Pair Programming

Five years ago I was an unpaid intern with a twinkle in my eye. Every technology and practice was new and my brain was a sponge. As I progressed some of these practices (e.g. testing, version control, continuous integration) became invaluable tools that I’d reuse countless times. Others didn't prove their worth, or were trends in disguise. That's okay, it was a net-gain.

It was this mindset that attracted me to pair programming. I even insisted on my co-workers trying it out with me. "We will be able to share context," I would say, "and bypass the code-review process!" At the very least I wanted to get a barometer on how effective it was. Yet, no one at either of my first two jobs wanted to take me up on my offer.

Then I got a job offer from a large company that loved pair programming. In fact, it was a rule. Without much hesitation embarked on my doomed foray into eXtreme Programming.

Why am I tired all the time?

My first red flag was exhaustion. Working with people is great and all, but when it's one-on-one for eight hours a day it can be quite tiring.
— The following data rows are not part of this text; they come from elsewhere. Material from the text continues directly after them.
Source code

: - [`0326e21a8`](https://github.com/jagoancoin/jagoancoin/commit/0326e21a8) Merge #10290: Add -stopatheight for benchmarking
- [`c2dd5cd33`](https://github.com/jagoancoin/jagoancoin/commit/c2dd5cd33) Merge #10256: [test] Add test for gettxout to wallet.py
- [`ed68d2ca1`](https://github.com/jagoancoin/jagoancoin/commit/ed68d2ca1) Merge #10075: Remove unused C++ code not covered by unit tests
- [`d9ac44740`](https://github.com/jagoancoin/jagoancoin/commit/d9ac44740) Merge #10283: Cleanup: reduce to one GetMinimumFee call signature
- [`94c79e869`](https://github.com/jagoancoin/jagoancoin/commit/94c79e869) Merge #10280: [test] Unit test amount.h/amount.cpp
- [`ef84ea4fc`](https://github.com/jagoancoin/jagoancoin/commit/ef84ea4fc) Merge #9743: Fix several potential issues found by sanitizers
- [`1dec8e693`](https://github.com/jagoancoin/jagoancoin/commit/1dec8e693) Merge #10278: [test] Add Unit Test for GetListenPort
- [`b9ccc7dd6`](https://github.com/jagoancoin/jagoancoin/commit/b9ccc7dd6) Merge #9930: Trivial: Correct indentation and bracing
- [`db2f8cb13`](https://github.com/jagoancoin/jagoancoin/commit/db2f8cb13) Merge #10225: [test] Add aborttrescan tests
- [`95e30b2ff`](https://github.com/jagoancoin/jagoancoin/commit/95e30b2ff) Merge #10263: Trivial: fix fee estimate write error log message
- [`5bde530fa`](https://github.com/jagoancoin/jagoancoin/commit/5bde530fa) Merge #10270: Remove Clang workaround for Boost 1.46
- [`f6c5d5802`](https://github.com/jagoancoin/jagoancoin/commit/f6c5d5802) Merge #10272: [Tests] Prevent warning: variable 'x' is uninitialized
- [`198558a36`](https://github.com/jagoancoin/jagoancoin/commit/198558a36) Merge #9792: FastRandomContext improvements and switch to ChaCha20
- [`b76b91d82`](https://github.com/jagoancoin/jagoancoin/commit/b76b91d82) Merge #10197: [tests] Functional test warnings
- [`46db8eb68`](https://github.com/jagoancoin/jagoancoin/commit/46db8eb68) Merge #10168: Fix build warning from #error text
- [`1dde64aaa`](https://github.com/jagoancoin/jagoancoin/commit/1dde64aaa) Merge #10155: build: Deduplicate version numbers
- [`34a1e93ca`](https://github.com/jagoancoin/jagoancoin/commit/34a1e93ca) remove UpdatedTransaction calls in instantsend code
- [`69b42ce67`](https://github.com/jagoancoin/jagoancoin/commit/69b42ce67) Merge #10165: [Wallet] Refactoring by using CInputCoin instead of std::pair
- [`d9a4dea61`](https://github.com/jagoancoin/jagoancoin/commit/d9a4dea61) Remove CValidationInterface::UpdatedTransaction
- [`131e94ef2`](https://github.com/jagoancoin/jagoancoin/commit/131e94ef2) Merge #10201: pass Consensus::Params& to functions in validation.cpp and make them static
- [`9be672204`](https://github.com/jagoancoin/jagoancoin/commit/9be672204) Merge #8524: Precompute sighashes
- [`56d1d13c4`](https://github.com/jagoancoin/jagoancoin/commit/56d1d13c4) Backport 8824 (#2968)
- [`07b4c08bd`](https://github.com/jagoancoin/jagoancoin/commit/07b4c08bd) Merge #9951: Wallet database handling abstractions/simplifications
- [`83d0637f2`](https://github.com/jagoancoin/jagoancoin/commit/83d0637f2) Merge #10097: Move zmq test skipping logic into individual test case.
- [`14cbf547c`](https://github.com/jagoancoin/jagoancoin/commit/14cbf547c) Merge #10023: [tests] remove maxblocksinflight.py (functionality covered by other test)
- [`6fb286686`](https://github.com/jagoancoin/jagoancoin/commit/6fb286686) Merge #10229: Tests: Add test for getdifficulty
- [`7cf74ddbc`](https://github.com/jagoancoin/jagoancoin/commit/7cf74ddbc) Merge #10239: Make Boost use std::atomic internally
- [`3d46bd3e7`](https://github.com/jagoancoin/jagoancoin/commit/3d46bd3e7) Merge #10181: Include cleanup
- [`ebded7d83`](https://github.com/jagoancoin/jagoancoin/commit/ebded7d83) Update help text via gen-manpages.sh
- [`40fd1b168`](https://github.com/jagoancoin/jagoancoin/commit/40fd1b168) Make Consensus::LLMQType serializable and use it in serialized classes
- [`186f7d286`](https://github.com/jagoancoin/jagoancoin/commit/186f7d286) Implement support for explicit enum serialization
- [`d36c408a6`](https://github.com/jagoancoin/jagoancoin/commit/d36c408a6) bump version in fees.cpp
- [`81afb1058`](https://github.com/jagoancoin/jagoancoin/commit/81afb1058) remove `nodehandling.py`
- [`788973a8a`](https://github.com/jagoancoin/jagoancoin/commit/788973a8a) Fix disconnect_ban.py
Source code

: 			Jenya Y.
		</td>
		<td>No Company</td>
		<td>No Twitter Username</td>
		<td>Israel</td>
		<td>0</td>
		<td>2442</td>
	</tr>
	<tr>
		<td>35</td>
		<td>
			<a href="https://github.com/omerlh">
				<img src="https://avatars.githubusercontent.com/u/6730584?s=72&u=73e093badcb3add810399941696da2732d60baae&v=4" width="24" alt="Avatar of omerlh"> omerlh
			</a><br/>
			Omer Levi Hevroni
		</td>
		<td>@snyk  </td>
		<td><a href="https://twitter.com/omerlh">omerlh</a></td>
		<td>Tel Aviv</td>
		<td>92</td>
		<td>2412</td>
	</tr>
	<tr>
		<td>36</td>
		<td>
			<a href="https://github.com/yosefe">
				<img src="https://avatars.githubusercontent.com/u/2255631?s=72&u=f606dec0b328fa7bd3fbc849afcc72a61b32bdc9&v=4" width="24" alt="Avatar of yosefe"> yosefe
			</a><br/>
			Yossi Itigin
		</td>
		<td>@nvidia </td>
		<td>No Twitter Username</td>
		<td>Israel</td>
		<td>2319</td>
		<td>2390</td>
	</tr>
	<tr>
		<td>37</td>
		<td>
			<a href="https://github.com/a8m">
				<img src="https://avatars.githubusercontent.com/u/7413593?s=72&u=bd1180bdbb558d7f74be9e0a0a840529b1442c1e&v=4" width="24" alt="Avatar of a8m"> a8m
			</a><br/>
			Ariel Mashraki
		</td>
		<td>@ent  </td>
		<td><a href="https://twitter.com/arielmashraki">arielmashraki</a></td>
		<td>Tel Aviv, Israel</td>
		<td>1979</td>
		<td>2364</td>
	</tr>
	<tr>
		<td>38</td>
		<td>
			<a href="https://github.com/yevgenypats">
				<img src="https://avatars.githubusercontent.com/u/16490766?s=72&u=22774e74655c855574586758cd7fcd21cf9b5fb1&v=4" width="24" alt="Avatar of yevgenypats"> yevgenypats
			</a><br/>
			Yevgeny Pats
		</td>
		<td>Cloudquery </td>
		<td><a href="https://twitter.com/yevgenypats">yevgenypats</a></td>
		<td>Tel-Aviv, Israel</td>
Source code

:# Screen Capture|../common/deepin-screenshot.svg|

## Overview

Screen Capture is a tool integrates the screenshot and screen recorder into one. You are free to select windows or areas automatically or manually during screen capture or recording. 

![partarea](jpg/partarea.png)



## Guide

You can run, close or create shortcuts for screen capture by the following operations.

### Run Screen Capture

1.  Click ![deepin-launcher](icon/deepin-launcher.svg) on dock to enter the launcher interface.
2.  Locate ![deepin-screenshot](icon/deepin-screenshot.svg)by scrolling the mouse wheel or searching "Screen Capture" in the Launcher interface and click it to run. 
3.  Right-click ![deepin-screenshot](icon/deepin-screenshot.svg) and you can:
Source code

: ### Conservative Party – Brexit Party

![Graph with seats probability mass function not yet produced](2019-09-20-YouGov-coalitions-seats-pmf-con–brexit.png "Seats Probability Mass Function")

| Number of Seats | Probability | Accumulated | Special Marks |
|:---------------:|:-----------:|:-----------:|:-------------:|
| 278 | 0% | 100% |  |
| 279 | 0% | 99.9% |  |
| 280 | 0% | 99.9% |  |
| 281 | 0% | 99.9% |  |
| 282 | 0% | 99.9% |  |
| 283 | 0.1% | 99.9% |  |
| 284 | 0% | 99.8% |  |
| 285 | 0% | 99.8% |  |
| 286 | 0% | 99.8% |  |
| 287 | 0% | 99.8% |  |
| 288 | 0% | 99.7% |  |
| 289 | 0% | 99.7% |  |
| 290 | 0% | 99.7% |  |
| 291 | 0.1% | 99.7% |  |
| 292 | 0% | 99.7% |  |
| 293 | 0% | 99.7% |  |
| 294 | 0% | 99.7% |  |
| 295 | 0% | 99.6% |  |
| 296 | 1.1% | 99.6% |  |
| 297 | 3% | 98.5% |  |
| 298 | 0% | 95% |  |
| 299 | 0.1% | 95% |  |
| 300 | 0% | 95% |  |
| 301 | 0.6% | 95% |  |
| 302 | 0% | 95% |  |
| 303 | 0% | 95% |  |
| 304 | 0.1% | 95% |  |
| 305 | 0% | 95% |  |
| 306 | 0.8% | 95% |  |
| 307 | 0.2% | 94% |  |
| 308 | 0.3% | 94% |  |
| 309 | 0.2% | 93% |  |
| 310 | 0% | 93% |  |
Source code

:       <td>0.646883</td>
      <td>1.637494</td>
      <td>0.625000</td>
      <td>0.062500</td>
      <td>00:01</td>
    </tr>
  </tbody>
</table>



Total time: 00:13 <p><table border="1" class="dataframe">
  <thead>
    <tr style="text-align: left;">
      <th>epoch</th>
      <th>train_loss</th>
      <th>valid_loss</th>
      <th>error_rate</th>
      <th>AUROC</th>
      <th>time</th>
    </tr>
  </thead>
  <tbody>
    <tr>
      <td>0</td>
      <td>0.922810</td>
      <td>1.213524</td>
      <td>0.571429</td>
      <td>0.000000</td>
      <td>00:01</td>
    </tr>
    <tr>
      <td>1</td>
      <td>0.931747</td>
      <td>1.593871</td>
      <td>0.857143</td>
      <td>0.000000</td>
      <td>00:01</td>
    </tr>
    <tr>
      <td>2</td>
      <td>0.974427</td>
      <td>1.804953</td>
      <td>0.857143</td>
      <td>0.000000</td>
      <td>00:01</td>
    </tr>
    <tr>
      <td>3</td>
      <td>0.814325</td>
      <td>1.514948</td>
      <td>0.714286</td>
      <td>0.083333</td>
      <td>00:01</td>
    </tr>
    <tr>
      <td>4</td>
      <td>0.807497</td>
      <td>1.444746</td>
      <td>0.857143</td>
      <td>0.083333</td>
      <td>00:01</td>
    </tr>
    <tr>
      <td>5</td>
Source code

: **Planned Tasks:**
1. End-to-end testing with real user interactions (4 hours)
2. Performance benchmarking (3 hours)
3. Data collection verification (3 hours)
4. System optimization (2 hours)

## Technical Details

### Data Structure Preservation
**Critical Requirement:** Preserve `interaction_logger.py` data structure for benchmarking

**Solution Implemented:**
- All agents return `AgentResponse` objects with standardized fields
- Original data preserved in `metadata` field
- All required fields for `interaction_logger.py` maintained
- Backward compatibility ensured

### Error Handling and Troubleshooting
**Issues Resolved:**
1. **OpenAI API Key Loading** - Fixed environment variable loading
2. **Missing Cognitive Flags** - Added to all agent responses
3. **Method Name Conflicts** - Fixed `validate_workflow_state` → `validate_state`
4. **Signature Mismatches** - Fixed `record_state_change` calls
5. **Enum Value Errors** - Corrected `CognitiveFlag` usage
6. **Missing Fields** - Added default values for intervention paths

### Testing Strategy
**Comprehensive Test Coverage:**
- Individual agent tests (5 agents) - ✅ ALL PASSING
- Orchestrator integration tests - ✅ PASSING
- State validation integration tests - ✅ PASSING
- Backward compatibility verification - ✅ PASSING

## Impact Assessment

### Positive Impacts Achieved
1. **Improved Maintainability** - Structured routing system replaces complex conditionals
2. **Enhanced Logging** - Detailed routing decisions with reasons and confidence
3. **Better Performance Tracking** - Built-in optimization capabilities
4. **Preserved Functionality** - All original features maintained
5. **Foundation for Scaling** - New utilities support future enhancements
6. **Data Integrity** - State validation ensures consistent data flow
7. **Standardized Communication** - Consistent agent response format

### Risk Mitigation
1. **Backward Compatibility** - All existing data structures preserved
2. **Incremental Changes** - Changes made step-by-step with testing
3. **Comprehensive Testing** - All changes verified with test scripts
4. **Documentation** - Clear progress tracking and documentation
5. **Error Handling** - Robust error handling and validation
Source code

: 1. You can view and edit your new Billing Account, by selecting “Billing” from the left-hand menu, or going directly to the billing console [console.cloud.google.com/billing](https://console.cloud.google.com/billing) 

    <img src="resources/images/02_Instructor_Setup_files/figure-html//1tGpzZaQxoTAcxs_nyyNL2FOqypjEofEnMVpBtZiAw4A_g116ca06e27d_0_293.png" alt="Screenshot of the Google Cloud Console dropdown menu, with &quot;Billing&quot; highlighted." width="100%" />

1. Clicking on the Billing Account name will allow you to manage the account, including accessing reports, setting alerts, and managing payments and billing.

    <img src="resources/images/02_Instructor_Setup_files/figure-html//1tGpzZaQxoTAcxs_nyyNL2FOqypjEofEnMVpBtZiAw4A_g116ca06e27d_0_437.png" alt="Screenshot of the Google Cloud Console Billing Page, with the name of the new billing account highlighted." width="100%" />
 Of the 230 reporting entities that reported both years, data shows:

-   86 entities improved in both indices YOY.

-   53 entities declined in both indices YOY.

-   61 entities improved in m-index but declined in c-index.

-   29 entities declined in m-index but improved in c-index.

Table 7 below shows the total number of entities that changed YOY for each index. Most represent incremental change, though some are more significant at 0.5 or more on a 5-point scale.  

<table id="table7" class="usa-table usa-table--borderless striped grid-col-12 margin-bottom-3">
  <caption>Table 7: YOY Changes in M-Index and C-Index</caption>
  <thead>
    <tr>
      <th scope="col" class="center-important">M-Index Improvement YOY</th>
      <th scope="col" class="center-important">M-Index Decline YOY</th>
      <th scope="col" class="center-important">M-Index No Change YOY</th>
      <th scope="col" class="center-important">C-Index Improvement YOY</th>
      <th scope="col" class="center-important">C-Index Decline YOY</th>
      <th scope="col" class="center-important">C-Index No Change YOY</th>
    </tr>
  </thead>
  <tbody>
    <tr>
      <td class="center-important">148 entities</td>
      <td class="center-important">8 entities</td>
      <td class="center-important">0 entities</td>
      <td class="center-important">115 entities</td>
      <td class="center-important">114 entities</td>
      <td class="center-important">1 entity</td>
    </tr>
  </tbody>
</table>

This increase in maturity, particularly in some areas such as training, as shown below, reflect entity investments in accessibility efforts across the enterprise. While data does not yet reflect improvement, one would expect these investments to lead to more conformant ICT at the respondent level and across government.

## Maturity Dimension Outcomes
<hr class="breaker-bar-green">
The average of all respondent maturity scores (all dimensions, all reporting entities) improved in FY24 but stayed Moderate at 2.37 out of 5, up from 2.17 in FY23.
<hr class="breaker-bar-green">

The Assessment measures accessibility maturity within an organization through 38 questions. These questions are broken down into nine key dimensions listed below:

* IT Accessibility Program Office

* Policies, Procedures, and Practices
Especially if you don't particularly care for someone.

The worst part, as an introverted person, was the kind energy I was exhausted of. I found friends impossible to keep up with, and I had no social energy to spend with my partner. Keep in mind: I spent all day talking about code.

Continuous exhaustion lead to burnout and depression, and I found myself battling with both. I won't divulge too much, but some days were quite dark.

The Personal Computer, made impersonal

Do you have special keybindings or a preferred editor? Have you been crafting a set of dot-files, or do you like to arrange your tmux in a particular way? Perhaps you're colorblind and need certain color-schemes, or fonts under a certain size are hard to read for you. Well, kiss it all goodbye. Now you have to share an editor and configuration with hundreds of other engineers. Anything that was personal preference before is now decided by committee.

Physical computers weren't designed to be used by two people (with two separate needs) simultaneously. Remember all those tools I picked up that I had talked about before? Pair programming precluded most of them.

At its best pair programming is inconvenient. At its worst? Downright ableist.

Why aren't I learning anything?

A tenet of pair programming is that it promotes learning through context sharing. I found this to be a fallacy.

I found watching people rip through vim buffers hard to learn from, and as time went on, it became clear that I had major knowledge gaps of our systems. The problem is two-fold:

Regardless of if the onus was on me to tell my pair to slow down, or my pair to be considerate of new learners; Watch The Master Syndrome is real. Engineers are so eager to showcase their skills that things can spiral out of hand.

Not everyone learns the same way. Because one person learns by sitting down with someone and watching how they work, that doesn't mean it works for me too. I find documentation and deep-dives on code much more beneficial. There are many other distinct learning styles.

After two years of pair programming I knew it was time to leave and try something else. That said, don't let my disdain prevent you from trying it out. You may learn a thing or two about yourself; I know I did.